The number of shark attacks has increased by 10% across the world since 2000, because of human interference of the predatory fish, a new study has found.

Ninety eight attacks occurred worldwide, six of which were fatal in 2015, according to researchers from Bond University in Queensland, Australia.

Shark attacks happened mostly in the US, South Africa, Australia, Brazil, the Bahamas and Réunion, an island in the Indian Ocean, Reunion The Sunday Times reported.

In 2014, Jay Muscat, a 17-year-old boy, was killed by a great white shark in Perth, Australia. He had been spearfishing with his friend Matt Pullella at Three Stripes – a popular site for the sport at Cheynes Beach, near Albany – when he was attacked by the shark at 12.20pm local time on Monday (29 December).

The teen was bitten on his leg and died of his injuries shortly after being transported back to shore by a passing fisherman.

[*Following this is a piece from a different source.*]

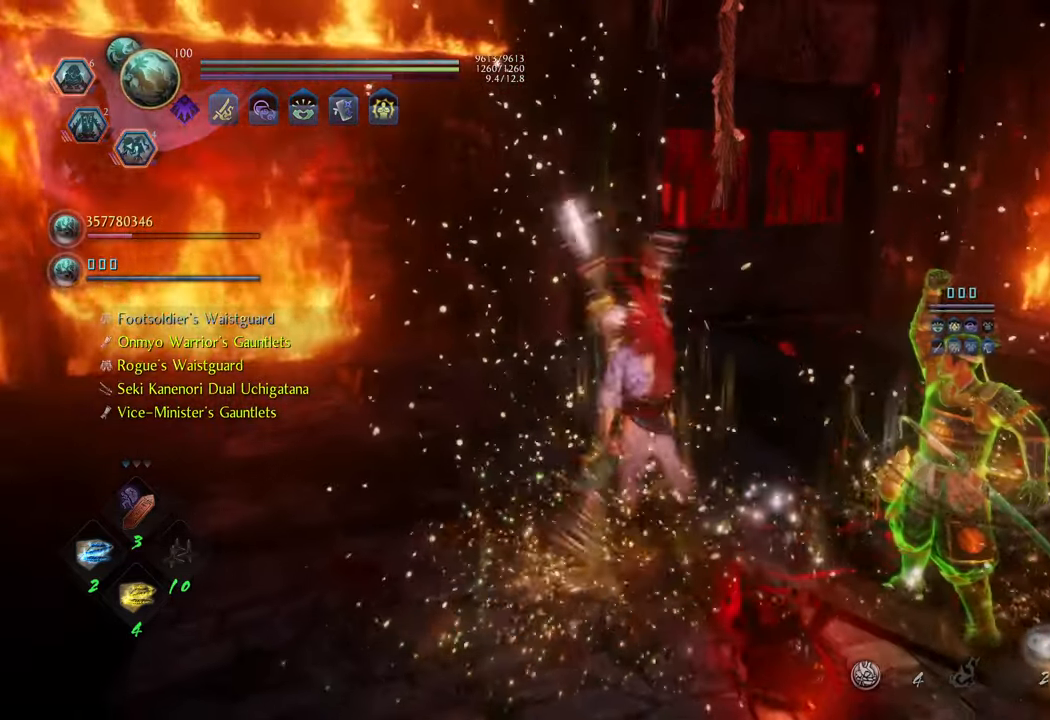
{"buttons": ["B"], "left_stick": "center", "right_stick": "center", "events": [[33, "B", "up"], [133, "B", "down"], [233, "B", "up"], [317, "B", "down"], [417, "left_stick", "center"], [433, "B", "up"], [500, "B", "down"]]}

Pullella, who shot at the 4m-5m shark with his speargun, escaped injury.

Near Réunion, shark populations have soared due to an increase in scuba diving, and shark hunting bans leading to food shortages for sharks.

Pollution and dredging is also blamed for disrupting shark's feeding patterns and natural environment.

Twenty nine attacks have occurred off the British coast in the past 100 years.